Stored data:
┌────────

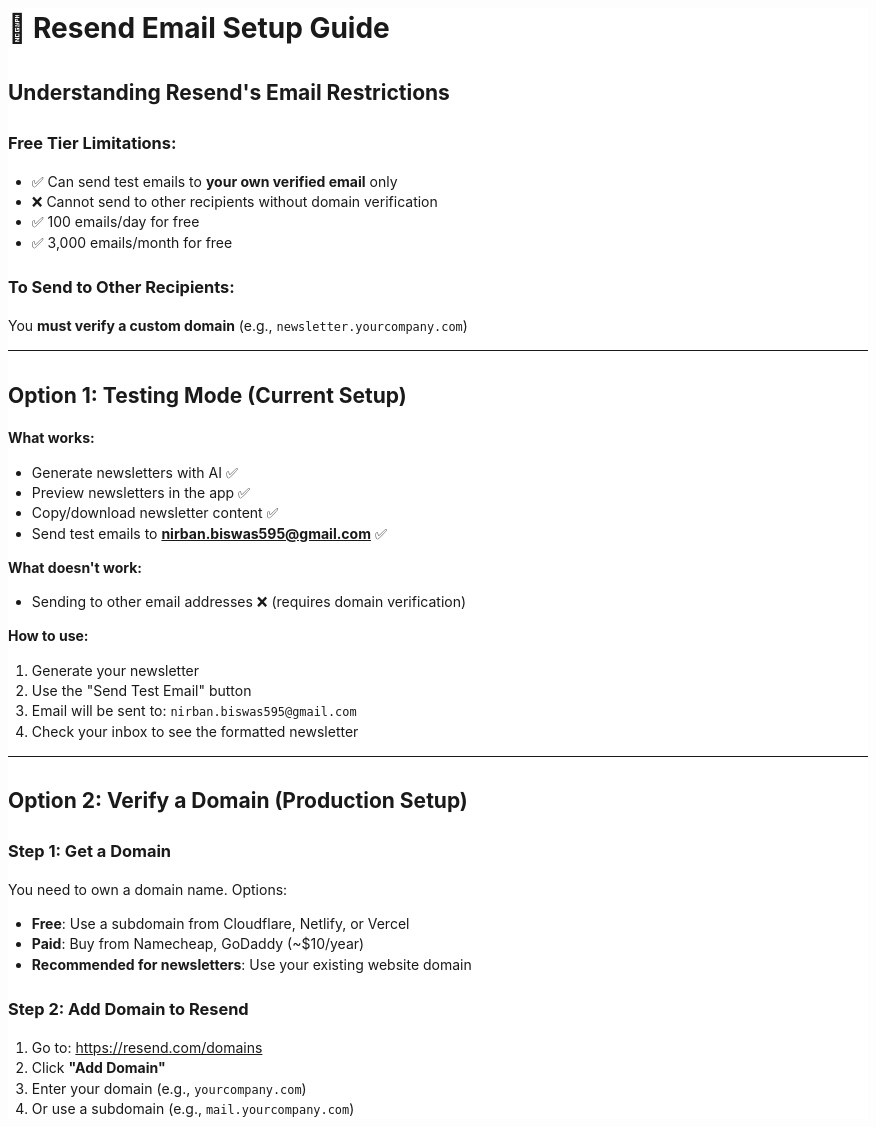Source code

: # 📧 Resend Email Setup Guide

## Understanding Resend's Email Restrictions

### Free Tier Limitations:
- ✅ Can send test emails to **your own verified email** only
- ❌ Cannot send to other recipients without domain verification
- ✅ 100 emails/day for free
- ✅ 3,000 emails/month for free

### To Send to Other Recipients:
You **must verify a custom domain** (e.g., `newsletter.yourcompany.com`)

---

## Option 1: Testing Mode (Current Setup)

**What works:**
- Generate newsletters with AI ✅
- Preview newsletters in the app ✅
- Copy/download newsletter content ✅
- Send test emails to **nirban.biswas595@gmail.com** ✅

**What doesn't work:**
- Sending to other email addresses ❌ (requires domain verification)

**How to use:**
1. Generate your newsletter
2. Use the "Send Test Email" button
3. Email will be sent to: `nirban.biswas595@gmail.com`
4. Check your inbox to see the formatted newsletter

---

## Option 2: Verify a Domain (Production Setup)

### Step 1: Get a Domain

You need to own a domain name. Options:
- **Free**: Use a subdomain from Cloudflare, Netlify, or Vercel
- **Paid**: Buy from Namecheap, GoDaddy (~$10/year)
- **Recommended for newsletters**: Use your existing website domain

### Step 2: Add Domain to Resend

1. Go to: https://resend.com/domains
2. Click **"Add Domain"**
3. Enter your domain (e.g., `yourcompany.com`)
4. Or use a subdomain (e.g., `mail.yourcompany.com`)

└────────

• PROBLEM TO SOLVE: Print exactly the lines that run from the line containing "### Step 1: Get a Domain" to the end of the data, both ends included.

• ANSWER SECTION:
### Step 1: Get a Domain

You need to own a domain name. Options:
- **Free**: Use a subdomain from Cloudflare, Netlify, or Vercel
- **Paid**: Buy from Namecheap, GoDaddy (~$10/year)
- **Recommended for newsletters**: Use your existing website domain

### Step 2: Add Domain to Resend

1. Go to: https://resend.com/domains
2. Click **"Add Domain"**
3. Enter your domain (e.g., `yourcompany.com`)
4. Or use a subdomain (e.g., `mail.yourcompany.com`)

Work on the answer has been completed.